In water, expect the first visible white roots in 3–5 weeks. Soil-rooted crowns take 6–8 weeks before they anchor firmly and begin growing new leaves. Either way, there is no visible change for the first 2–3 weeks — that is normal. Warmth accelerates rooting significantly; keep the crown above 21°C (70°F) and in bright light.
Should I root a pineapple crown in water or soil?
Both work. Water rooting lets you see exactly when roots form before committing to soil — useful for beginners. Soil rooting skips transplant shock and produces a stronger root system because the roots develop in the medium they will live in permanently. If your home is warm and bright, go straight to soil. If you want to watch the roots develop, use water first.
How long does a pineapple take to produce fruit indoors?
Realistically 18–24 months from crown planting under good indoor conditions — bright light, warmth, and consistent care. Many indoor pineapples take 3 or more years. Fruit size indoors is usually smaller than store-bought. You can accelerate flowering by 2–3 months using the ethylene gas trick (a ripe apple + plastic bag, covered below).
Why is my pineapple crown not rooting?
The most common causes are: the crown was cut rather than twisted (leaving a plug of soft flesh that rots), the lower leaves were not stripped back to expose the stump, the crown did not dry 2–3 days before rooting, water was too deep covering the leaves (only the base needs to touch water), or the room is too cold (below 18°C / 65°F). Strip the lower inch of leaves, dry the stump, keep only the base touching water, and move to a warmer spot.
Can I grow a pineapple indoors in any climate?
Yes — pineapples are tropical bromeliads (USDA zones 11–12 outdoors) but grow happily indoors in any climate as long as they get 6+ hours of bright direct or near-direct light, temperatures above 18°C (65°F) year-round, and good drainage. In zones 9 and below they must stay indoors or come in before the first frost. A south-facing window plus a grow light is the standard indoor setup.

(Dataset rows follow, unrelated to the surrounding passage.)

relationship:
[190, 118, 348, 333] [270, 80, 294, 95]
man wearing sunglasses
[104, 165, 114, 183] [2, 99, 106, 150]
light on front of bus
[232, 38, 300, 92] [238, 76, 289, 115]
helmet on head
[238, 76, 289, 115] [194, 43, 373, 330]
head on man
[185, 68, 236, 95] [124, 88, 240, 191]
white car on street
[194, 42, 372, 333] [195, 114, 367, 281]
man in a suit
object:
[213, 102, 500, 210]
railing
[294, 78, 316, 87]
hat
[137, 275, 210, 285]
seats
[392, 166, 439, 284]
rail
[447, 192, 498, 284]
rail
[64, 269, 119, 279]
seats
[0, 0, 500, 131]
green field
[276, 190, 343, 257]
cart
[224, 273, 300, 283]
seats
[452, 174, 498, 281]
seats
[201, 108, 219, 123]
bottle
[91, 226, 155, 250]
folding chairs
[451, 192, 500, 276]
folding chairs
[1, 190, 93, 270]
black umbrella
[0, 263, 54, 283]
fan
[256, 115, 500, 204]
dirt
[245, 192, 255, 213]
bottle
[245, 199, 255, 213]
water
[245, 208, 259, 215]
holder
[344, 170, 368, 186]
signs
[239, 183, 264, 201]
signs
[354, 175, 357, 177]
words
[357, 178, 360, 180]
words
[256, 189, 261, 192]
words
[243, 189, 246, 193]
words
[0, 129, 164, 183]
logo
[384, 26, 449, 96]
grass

Do pineapples fruit more than once?
The main plant fruits once. After harvest, side shoots called ratoons or pups grow from the base and each can produce a second (and third) fruit. Ratoon fruit often arrives faster — sometimes within 12–15 months of the first harvest — because the root system is already established. Leave one strong pup after the first harvest and continue caring for it normally.
How do I force a pineapple to fruit with an apple?
Once your pineapple is at least 12 months old and has 30+ leaves, enclose the entire plant in a large clear plastic bag with one or two ripe apples. The apples release ethylene gas, which triggers the pineapple to begin flowering. Seal the bag for 7–10 days, then remove it. The plant should begin forming a flower bud within 6–8 weeks. Do this in cool evening temperatures (around 18°C / 65°F) for best results.